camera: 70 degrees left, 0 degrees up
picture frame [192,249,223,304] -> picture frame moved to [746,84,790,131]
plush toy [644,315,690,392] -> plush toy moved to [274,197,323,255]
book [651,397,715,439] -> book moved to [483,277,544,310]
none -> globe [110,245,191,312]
+++
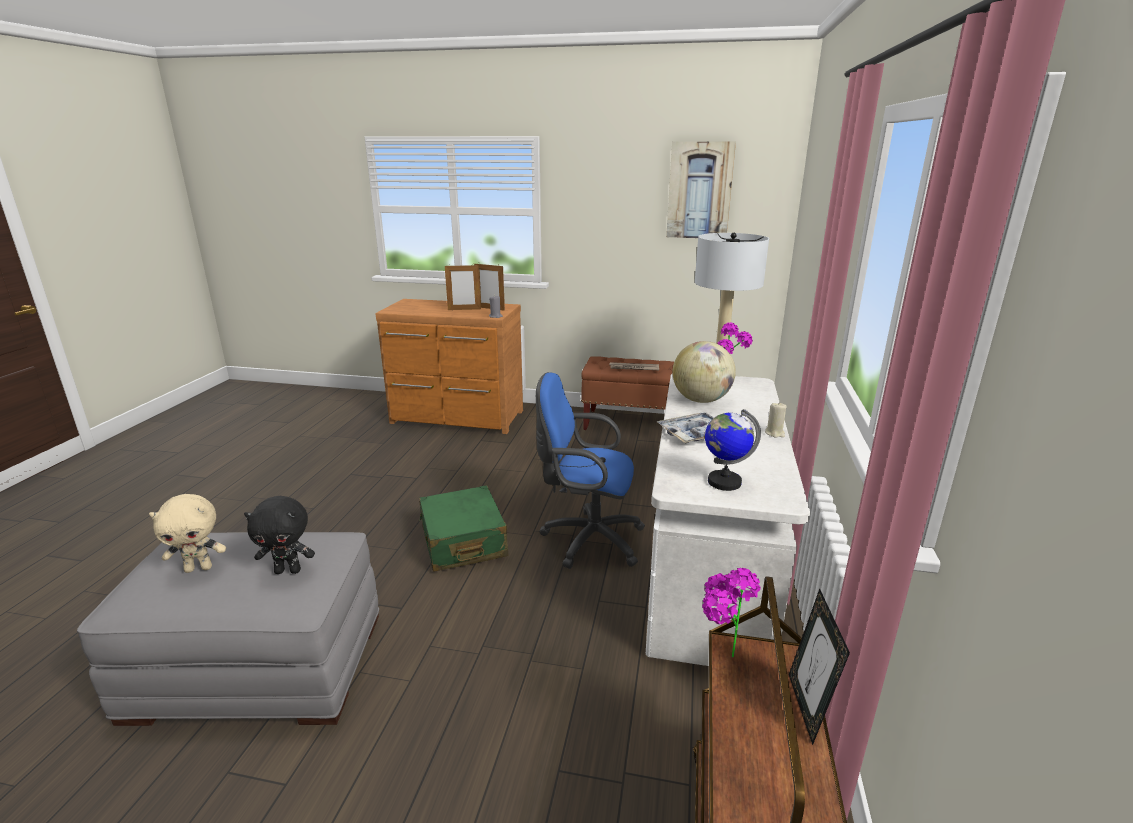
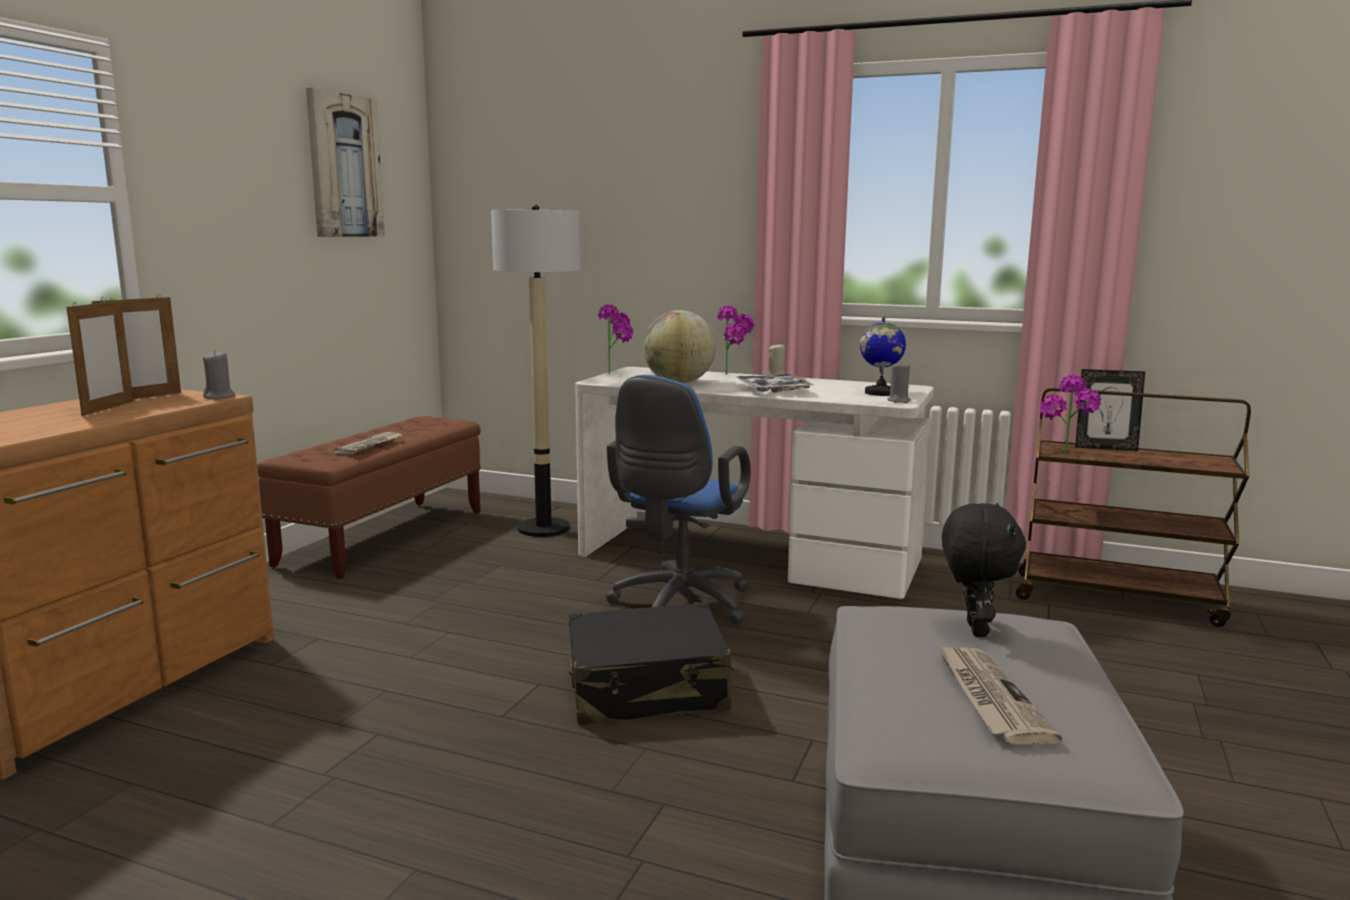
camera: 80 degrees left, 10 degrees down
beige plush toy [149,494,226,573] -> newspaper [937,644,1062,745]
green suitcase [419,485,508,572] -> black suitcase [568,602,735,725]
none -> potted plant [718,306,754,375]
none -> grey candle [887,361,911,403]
+++
| Exercise description |
Take the listing above and repeat exactly the lines from the one containing "book [651,397,715,439] ->" through the one containing "none -> globe [110,245,191,312]", both included.

| Answer to this problem |
book [651,397,715,439] -> book moved to [483,277,544,310]
none -> globe [110,245,191,312]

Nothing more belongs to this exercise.